Setup Development Environment

To develop Homebridge plugins you must have Node.js 12 or later installed, and a modern code editor such as VS Code. This plugin uses TypeScript to make development easier and comes with pre-configured settings for VS Code and ESLint. If you are using VS Code install these extensions:

On submitting a PR the CI is configured to only accept fully linted code - to check if you will have any issues run yarn lint (or npm lint) and fix everything including warnings.

Install Development Dependencies

Using a terminal, navigate to the project folder and run this command to install the development dependencies:

npm install

Build Plugin

TypeScript needs to be compiled into JavaScript before it can run. The following command will compile the contents of your src directory and put the resulting code into the dist folder.

npm run build

Link To Homebridge

Run this command so your global install of Homebridge can discover the plugin in your development environment:

npm link

You can now start Homebridge, use the -D flag so you can see debug log messages in your plugin:

homebridge -D

You will also need to add the plugin to the homebridge config at ~/.homebridge/config.json, e.g:

...
    "platforms": [
        {
            "name": "Config",
            "port": 8581,
            "platform": "config"
        },
        {
            "name": "pimoroni-enviro-plugin",
            "url": "<hostname>",
            "port": "1883",
            "username": "<username>",
            "password": "<password>",
            "qos": 0,
            "topic_prefix": "enviro",
            "platform": "PimoroniEnviroPlugin"
        }
    ]

Watch For Changes and Build Automatically

If you want to have your code compile automatically as you make changes, and restart Homebridge automatically between changes you can run:

npm run watch

This will launch an instance of Homebridge in debug mode which will restart every time you make a change to the source code. It will load the config stored in the default location under ~/.homebridge. You may need to stop other running instances of Homebridge while using this command to prevent conflicts. You can adjust the Homebridge startup command in the nodemon.json file.

Plugin layout

  • src/mqtt.ts - this is a slim client for subscribing to enviro-specific mqtt topics. It handles connecting and subscribing to all of the topics under <topic_prefix>/ and then parses the readings into a javascript type Reading, then passes the reading back to onNewReadingCB.

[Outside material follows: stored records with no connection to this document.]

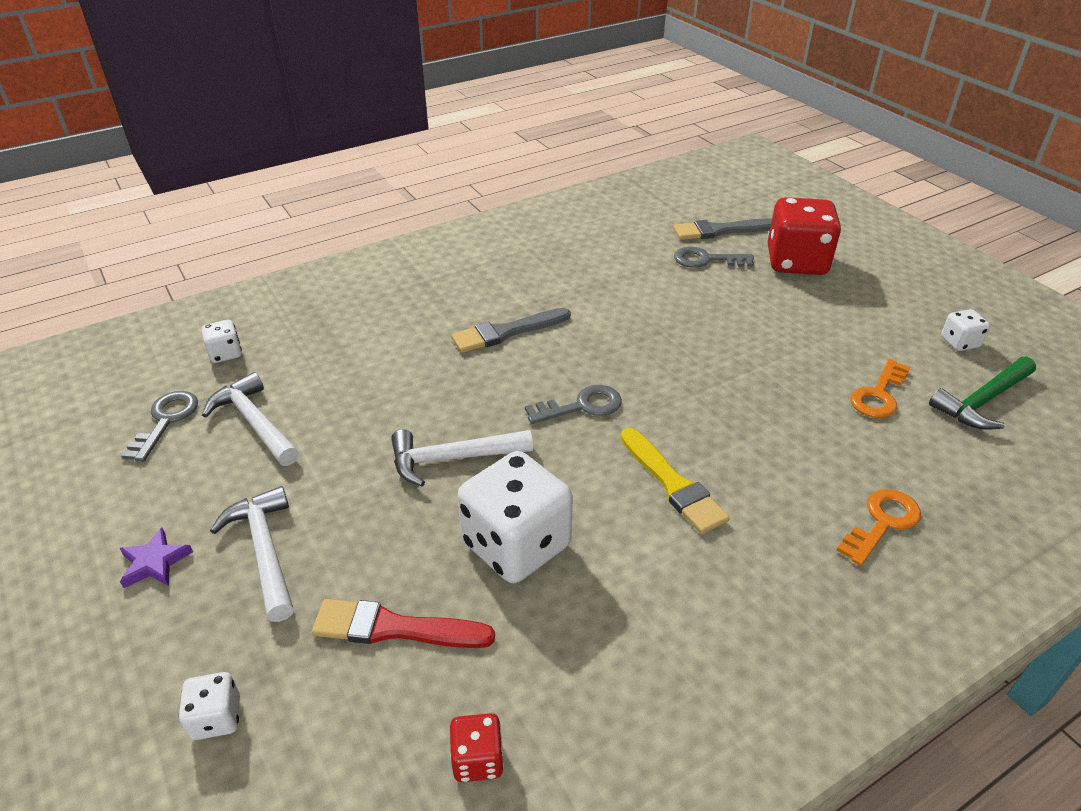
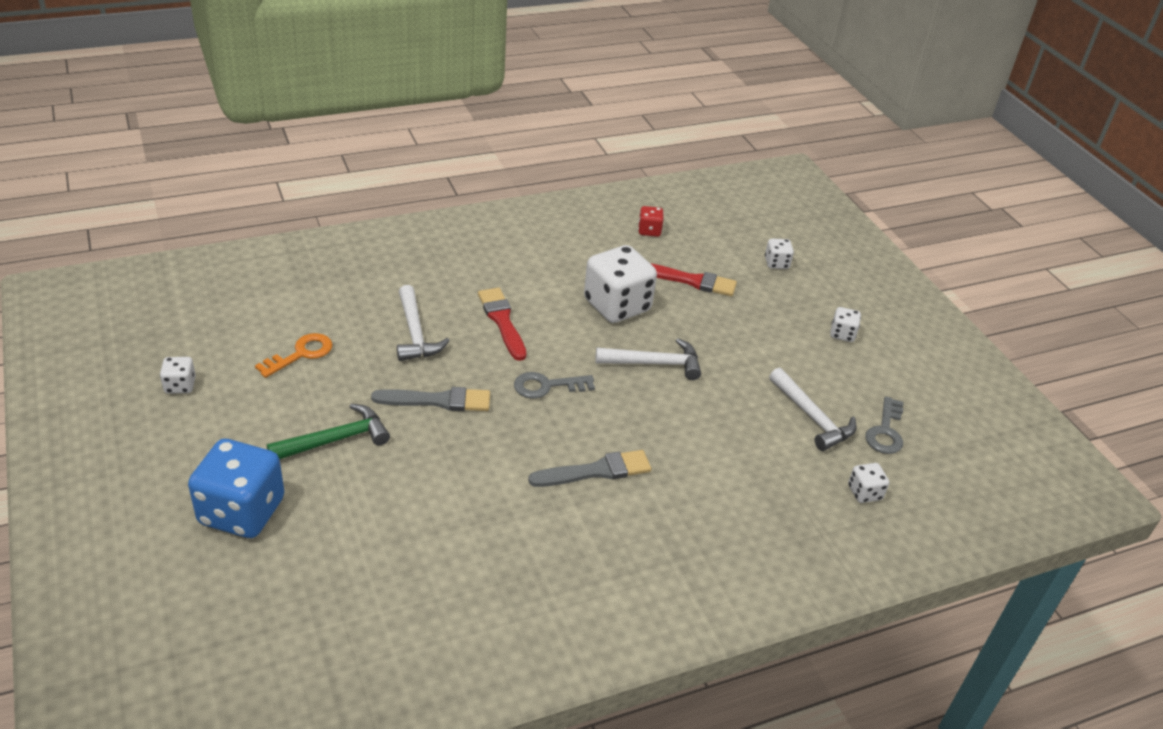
camera: 175 degrees left, 0 degrees up
(155, 562) = (842, 334): purple star -> white dice
(265, 551) = (775, 329): white hammer -> white hammer (415, 333)
(673, 484) = (502, 321): yellow brush -> red brush
(706, 260) = (342, 534): grey key -> none
(720, 231) = (291, 584): grey brush -> grey brush (438, 401)
(796, 262) = (242, 512): red dice -> blue dice
(882, 523) = (380, 278): orange key -> none
(982, 401) = (224, 335): green hammer -> green hammer (335, 440)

  • src/platform.ts - this is where devices are discovered and we start a connection to the mqtt broker.

  • src/platformAccessory.ts - this is where we create the appropriate sensors and update characteristics in homekit. Sensors are created in the constructor, characteristics are updated in in newReading

  • config.schema.json - update the config schema to match the config you expect from the user. See the Plugin Config Schema Documentation.